Pour éclairer les pratiques des juges de paix, les décisions rendues sur une année ont été scrutées dans deux cantons (Molenbeek en 2015 et Forest en 2018). Soit plus de 1 000 jugements relatifs au bail d’habitation (14 % du contentieux global devant le juge de paix).
Un locataire sur deux fait défaut
Le premier constat est éloquent : dans 93 % des affaires, c’est le propriétaire qui prend l’initiative d’attaquer son locataire. Près de 9 fois sur 10, les propriétaires saisissent la justice de paix pour qu’il ordonne au locataire d’honorer ses loyers. Une requête qui va souvent de pair avec une demande d’expulsion. À Molenbeek, en 2015, l’arriéré moyen s’élevait à 3 199 euros (soit 4 à 5 mois du loyer moyen de 700 euros à l’époque), chiffre l’étude du RBDH. À Forest, trois ans plus tard, cet arriéré grimpe à 3 476 euros (4 mois et demi d’un loyer moyen de 751 euros en 2018 dans la commune).
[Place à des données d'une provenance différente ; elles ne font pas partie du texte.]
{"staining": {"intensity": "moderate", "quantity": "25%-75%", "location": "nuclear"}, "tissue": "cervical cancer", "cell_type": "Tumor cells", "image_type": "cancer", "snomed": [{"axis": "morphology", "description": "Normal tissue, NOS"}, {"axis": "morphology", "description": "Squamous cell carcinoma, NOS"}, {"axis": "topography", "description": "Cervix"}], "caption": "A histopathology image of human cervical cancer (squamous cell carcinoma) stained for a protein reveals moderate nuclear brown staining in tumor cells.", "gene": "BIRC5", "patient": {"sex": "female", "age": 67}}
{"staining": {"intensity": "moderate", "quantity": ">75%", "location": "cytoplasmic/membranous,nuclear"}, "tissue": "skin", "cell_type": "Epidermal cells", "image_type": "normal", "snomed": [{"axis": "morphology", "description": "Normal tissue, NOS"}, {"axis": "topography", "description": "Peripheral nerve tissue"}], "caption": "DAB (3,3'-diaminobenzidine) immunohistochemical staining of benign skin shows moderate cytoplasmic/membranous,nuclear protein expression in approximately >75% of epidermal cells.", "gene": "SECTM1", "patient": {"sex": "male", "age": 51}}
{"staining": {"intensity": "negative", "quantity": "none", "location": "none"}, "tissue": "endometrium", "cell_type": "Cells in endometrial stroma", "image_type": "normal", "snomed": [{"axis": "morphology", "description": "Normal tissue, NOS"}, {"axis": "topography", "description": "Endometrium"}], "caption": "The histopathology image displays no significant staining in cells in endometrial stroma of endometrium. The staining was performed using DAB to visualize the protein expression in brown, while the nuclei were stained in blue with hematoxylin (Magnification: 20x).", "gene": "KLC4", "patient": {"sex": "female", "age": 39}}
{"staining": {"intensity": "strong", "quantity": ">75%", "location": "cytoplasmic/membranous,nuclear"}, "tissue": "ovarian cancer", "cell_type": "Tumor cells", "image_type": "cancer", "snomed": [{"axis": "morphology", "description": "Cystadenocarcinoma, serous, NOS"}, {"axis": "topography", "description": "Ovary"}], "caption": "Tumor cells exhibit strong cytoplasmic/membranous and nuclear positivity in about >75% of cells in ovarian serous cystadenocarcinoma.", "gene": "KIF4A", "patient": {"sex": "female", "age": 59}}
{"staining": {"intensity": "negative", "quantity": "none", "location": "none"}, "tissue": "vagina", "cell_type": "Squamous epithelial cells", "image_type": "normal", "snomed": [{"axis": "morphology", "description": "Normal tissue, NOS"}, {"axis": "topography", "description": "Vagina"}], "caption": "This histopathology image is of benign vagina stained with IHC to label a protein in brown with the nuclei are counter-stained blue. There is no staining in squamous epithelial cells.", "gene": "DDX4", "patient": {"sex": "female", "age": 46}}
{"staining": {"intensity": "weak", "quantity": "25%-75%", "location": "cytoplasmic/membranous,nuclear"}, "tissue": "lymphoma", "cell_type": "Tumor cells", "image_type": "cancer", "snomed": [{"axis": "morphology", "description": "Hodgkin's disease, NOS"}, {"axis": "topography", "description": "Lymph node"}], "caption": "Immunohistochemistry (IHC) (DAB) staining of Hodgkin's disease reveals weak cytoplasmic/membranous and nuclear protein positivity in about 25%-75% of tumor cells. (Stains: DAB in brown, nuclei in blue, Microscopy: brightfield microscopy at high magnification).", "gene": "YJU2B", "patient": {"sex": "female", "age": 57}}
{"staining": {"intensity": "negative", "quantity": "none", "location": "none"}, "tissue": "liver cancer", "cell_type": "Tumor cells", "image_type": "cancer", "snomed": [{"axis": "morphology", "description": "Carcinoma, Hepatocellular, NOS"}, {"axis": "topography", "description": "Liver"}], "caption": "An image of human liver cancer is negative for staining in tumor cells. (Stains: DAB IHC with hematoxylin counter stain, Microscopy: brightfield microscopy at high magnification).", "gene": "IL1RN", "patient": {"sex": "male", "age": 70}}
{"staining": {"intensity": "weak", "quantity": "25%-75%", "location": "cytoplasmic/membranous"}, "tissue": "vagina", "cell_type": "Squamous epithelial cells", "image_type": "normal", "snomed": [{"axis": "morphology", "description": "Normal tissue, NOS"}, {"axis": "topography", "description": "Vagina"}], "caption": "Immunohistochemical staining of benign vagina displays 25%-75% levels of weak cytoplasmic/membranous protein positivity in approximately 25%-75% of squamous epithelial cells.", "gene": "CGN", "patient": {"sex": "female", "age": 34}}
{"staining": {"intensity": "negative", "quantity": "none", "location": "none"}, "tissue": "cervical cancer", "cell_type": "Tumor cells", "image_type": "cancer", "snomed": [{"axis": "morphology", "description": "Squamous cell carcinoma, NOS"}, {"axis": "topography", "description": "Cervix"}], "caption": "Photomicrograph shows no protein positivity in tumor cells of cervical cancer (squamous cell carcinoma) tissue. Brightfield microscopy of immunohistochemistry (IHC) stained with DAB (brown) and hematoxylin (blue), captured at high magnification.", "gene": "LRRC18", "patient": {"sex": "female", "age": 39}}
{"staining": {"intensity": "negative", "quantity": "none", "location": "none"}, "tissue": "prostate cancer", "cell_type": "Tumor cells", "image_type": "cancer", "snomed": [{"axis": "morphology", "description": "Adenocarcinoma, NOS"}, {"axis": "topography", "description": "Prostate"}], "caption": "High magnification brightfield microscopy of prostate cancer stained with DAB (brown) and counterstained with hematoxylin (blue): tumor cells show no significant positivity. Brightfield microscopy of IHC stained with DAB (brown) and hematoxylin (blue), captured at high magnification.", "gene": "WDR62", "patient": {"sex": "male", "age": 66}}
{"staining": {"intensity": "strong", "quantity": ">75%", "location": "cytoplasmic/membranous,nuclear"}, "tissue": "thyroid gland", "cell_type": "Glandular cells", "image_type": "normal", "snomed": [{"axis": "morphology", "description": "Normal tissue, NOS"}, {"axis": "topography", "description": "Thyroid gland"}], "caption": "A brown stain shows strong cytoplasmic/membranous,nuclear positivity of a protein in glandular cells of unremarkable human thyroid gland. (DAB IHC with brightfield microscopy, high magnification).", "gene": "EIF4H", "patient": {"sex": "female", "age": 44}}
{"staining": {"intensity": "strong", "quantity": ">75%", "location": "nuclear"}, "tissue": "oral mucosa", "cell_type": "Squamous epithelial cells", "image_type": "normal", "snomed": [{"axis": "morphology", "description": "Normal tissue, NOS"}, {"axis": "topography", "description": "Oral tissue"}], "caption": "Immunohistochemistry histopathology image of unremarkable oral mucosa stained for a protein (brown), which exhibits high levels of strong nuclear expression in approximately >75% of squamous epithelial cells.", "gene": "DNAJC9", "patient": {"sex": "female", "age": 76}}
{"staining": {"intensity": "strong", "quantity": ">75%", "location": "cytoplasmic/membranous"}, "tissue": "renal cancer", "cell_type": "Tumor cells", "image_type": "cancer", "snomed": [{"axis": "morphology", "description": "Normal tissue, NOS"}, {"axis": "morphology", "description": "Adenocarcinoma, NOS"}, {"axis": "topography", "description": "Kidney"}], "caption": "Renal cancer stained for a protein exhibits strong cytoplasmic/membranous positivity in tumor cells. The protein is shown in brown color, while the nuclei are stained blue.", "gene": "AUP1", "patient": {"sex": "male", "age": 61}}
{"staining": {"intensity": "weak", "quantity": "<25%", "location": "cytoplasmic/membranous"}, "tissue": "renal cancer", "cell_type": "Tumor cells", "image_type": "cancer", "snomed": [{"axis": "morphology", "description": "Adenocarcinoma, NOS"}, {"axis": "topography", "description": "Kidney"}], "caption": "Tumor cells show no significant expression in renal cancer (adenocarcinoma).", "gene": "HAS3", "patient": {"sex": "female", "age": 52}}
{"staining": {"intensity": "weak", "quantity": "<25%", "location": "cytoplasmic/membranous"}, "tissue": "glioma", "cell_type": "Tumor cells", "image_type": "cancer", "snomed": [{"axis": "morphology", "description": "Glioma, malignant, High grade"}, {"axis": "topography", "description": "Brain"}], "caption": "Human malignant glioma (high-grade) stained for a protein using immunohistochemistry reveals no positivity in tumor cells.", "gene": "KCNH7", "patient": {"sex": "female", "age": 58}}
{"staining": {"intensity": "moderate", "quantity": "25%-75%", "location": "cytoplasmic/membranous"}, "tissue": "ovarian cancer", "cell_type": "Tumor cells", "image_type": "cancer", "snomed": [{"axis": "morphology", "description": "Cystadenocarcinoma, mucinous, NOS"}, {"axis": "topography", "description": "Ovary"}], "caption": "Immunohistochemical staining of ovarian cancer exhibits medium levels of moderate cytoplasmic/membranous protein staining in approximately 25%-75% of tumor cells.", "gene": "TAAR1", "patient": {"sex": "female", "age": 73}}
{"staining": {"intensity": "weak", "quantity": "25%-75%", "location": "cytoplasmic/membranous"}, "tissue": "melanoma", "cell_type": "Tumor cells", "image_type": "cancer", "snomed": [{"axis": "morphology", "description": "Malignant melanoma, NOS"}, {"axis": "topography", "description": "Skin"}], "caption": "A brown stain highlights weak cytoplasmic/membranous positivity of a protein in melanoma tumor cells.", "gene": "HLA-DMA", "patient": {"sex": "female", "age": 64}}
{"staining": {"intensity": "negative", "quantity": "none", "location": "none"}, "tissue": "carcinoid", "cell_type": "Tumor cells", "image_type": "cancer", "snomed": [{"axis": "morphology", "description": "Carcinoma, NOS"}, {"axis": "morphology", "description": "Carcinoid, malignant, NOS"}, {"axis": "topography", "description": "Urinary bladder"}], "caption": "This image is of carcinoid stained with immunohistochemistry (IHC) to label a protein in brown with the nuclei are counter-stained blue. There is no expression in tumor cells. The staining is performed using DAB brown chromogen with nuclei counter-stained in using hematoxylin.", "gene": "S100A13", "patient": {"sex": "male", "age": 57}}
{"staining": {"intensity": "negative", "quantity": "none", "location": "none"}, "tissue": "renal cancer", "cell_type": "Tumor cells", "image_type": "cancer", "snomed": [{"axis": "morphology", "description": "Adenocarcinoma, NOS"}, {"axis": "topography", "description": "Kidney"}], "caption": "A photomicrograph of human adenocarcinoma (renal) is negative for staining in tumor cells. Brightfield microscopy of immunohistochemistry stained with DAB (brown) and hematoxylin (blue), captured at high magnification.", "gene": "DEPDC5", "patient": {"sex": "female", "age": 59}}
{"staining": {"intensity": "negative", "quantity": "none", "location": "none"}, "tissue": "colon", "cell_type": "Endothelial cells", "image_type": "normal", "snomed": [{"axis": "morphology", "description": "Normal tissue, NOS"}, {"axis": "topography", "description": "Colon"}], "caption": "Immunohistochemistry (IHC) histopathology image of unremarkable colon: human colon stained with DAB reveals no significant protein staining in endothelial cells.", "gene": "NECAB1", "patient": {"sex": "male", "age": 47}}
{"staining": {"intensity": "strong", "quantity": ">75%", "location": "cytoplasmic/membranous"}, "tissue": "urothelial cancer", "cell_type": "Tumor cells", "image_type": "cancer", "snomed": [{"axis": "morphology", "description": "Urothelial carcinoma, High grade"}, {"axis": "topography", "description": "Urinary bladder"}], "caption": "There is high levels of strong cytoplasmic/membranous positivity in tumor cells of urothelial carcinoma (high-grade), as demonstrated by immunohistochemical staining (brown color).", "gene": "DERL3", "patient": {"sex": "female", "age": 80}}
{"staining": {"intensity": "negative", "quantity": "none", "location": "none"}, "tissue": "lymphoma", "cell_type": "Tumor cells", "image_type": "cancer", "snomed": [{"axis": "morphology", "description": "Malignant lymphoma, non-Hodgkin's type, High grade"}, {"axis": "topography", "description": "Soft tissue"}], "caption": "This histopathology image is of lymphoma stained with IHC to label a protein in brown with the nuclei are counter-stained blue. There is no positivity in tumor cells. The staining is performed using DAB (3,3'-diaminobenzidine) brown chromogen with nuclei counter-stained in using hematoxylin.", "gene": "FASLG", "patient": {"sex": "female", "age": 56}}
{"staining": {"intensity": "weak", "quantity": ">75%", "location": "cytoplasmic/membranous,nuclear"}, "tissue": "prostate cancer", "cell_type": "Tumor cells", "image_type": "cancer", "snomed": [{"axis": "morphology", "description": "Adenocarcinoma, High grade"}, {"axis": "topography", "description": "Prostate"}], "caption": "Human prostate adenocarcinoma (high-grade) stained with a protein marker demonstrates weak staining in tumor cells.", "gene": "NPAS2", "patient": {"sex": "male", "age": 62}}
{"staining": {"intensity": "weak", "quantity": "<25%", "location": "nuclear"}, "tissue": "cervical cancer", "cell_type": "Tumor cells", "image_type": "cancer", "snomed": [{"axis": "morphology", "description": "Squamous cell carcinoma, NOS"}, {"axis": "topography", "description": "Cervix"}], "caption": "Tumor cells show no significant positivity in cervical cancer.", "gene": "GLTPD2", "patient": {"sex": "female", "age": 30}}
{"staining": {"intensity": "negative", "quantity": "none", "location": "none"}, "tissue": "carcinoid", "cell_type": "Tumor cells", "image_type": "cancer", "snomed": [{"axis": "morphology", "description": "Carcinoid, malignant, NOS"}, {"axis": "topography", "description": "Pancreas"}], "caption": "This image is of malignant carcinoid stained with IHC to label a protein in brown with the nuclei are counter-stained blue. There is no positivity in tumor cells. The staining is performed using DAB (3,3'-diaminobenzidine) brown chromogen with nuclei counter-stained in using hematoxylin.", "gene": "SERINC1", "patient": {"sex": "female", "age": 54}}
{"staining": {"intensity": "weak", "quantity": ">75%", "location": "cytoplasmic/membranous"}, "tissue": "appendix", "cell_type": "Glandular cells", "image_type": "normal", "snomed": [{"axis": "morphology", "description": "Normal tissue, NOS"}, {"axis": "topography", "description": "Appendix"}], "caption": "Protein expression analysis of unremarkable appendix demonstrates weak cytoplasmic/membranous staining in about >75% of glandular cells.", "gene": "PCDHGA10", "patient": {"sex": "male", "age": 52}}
Deuxième constat problématique : la moitié des locataires défaillants ne se présentent pas devant le juge quand ils sont assignés. Avec des conséquences catastrophiques. Parce que la règle est très simple : le juge donne droit aux vœux au requérant si l’autre partie n’est pas là. Pourquoi les locataires sont-ils absents aux audiences alors que les enjeux sont énormes ? Les raisons sont multiples et complexes. Les locataires les plus précaires craignent la justice ou pensent que tout est joué d’avance. Beaucoup de courriers n’arrivent pas à leurs destinataires, indique aussi l’étude : boîtes aux lettres communes ; pli judiciaire déposé dans le hall ou… subtilisé par le propriétaire qui se trouve constamment dans l’immeuble.
Au portillon judiciaire
Les propriétaires soucieux de récupérer les loyers impayés se pressent donc au portillon judiciaire, même dans les dossiers où le logement laisse à désirer. Le RBDH pointe l’indécence de certains bailleurs dans le segment "bon marché" - où la demande dépasse largement l’offre -, qui semble n’avoir aucune limite : espaces trop petits, infiltrations, écoulements d’eaux usées sur le plancher, présence de rongeurs, cafards ou autres nuisibles… L’analyse des dossiers montre que près d’un quart des logements avaient fait l’objet d’une fermeture immédiate par le bourgmestre ou la direction de l’Inspection du logement avant ou en cours de procédure judiciaire. Cela donne une idée de l’état de délabrement de certains logements alors même que, le cas échéant, ce ne sont pas des locataires mais des bailleurs sans scrupules qui les assignent. Pas de gêne à réclamer son dû en justice alors qu’ils manquent eux-mêmes à leurs obligations. Les griefs sur l’insalubrité s’invitent comme corollaire. Dans les jugements consultés par le Rassemblement bruxellois pour le droit à l’habitat, seuls 44 % des locataires étaient à l’initiative alors que dans l’écrasante majorité des cas, le trouble de jouissance a été confirmé par le magistrat.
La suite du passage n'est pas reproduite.